Com as perturbações no GPS, algumas embarcações chegaram a ser registradas em aeroportos, em uma usina nuclear e em áreas terrestres, aparecendo em localidades do Irã, Omã e Emirados Árabes Unidos. A empresa identificou ao menos 21 novos pontos de interferência na região recentemente.
Normalmente, esses tipos de ataque são empregados em zonas de conflito para comprometer a navegação de drones e mísseis, dificultando a localização de alvos. A mesma área já registrou problemas semelhantes em julho do ano passado, durante lançamentos de mísseis entre Israel e Irã.
Viagens aéreas também foram impactadas
Além de drones, mísseis e navios, a falha pode afetar aviões, celulares e outros serviços que dependem de navegação por satélite. Voos comerciais nas proximidades chegaram a sofrer interrupções de sinal.

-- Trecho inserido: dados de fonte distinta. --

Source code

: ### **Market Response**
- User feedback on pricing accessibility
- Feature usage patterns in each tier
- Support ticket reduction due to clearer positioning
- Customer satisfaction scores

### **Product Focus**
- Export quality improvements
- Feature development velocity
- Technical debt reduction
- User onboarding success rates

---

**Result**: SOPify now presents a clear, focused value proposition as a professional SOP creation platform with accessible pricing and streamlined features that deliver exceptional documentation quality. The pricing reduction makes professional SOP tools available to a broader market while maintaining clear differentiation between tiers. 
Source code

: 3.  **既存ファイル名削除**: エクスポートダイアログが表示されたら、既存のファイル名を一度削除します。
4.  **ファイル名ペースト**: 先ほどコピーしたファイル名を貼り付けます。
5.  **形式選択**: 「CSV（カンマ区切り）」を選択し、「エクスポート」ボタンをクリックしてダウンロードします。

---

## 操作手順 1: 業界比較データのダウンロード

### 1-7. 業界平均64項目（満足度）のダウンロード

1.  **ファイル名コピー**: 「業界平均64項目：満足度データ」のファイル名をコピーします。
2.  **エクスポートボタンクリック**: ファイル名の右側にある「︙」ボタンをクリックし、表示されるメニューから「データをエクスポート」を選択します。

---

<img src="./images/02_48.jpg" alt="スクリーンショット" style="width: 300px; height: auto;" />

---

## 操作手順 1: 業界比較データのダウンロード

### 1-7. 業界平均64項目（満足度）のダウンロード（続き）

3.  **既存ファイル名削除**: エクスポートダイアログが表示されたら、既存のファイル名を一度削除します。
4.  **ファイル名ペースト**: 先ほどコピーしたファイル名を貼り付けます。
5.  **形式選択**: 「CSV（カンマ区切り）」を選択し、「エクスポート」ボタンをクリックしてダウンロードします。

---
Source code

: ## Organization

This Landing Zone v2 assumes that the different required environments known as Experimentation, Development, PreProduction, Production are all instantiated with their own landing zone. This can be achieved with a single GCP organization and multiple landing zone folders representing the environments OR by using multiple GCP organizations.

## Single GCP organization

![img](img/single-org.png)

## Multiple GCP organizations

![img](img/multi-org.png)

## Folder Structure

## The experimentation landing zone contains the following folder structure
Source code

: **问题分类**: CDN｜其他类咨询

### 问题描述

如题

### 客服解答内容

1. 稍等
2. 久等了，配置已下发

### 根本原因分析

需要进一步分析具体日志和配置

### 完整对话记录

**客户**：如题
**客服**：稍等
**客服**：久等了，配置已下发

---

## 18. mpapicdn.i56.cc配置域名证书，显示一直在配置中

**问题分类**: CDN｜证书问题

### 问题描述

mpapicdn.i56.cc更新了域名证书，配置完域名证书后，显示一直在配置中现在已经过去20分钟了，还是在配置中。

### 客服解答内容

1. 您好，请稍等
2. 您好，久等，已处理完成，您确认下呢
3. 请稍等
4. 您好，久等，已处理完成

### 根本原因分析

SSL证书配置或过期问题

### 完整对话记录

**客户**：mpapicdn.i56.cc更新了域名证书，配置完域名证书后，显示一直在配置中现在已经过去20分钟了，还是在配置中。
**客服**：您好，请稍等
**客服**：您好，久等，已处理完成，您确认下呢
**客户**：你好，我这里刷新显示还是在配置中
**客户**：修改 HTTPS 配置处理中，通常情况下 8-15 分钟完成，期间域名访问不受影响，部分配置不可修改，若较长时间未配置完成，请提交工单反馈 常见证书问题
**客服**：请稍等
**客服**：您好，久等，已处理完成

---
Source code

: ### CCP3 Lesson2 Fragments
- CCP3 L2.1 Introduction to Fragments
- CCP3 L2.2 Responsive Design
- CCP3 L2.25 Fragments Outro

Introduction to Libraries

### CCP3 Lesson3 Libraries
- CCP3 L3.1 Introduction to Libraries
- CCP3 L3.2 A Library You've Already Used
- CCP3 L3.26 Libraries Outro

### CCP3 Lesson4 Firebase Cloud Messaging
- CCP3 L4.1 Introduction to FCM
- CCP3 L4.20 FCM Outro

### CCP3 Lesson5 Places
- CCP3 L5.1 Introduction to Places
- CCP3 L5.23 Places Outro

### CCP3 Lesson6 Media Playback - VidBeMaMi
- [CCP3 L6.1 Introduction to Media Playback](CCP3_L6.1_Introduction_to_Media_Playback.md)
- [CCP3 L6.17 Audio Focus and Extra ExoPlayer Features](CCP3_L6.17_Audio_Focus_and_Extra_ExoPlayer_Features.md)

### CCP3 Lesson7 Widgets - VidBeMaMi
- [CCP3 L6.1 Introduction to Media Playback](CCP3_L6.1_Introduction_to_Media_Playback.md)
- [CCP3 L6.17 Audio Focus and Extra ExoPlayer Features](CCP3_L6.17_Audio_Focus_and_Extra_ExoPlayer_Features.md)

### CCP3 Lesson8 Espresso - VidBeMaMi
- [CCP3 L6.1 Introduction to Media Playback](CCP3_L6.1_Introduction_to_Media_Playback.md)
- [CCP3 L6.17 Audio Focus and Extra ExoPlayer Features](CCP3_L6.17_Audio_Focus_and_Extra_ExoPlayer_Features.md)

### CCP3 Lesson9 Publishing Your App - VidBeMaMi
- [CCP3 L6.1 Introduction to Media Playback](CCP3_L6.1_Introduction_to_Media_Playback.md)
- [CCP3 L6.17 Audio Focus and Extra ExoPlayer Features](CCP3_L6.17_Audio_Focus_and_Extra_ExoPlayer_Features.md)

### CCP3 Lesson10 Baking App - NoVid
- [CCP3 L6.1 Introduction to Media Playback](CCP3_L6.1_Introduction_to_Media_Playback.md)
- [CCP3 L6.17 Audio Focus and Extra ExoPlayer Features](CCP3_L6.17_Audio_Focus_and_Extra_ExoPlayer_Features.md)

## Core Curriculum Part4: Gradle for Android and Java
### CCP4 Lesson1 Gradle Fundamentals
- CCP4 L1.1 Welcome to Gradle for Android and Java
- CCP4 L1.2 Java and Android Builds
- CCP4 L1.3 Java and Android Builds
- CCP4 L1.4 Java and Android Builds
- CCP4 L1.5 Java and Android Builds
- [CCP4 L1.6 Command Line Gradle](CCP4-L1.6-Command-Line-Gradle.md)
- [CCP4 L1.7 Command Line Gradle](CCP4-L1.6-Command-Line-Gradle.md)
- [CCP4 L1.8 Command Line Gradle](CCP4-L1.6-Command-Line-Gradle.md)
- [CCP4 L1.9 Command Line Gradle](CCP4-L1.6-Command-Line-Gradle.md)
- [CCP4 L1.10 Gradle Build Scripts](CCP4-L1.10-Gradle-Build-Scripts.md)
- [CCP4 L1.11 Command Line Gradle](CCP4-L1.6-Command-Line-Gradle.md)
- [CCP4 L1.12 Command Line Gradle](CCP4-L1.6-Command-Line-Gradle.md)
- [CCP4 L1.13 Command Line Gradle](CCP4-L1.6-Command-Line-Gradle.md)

Segundo a Spirent Communications, centenas de voos experimentaram algum tipo de interferência, principalmente spoofing, mesmo com o conflito tendo levado à redução das operações aéreas na região.
“Diante da atual ameaça aérea e dos desafios adicionais à navegação causados pela congestão, a integridade posicional degradada atua como um amplificador de risco, aumentando a probabilidade de incidentes ou erros de navegação”, alertou o Centro Conjunto de Informações Marítimas (JMIC), em nota.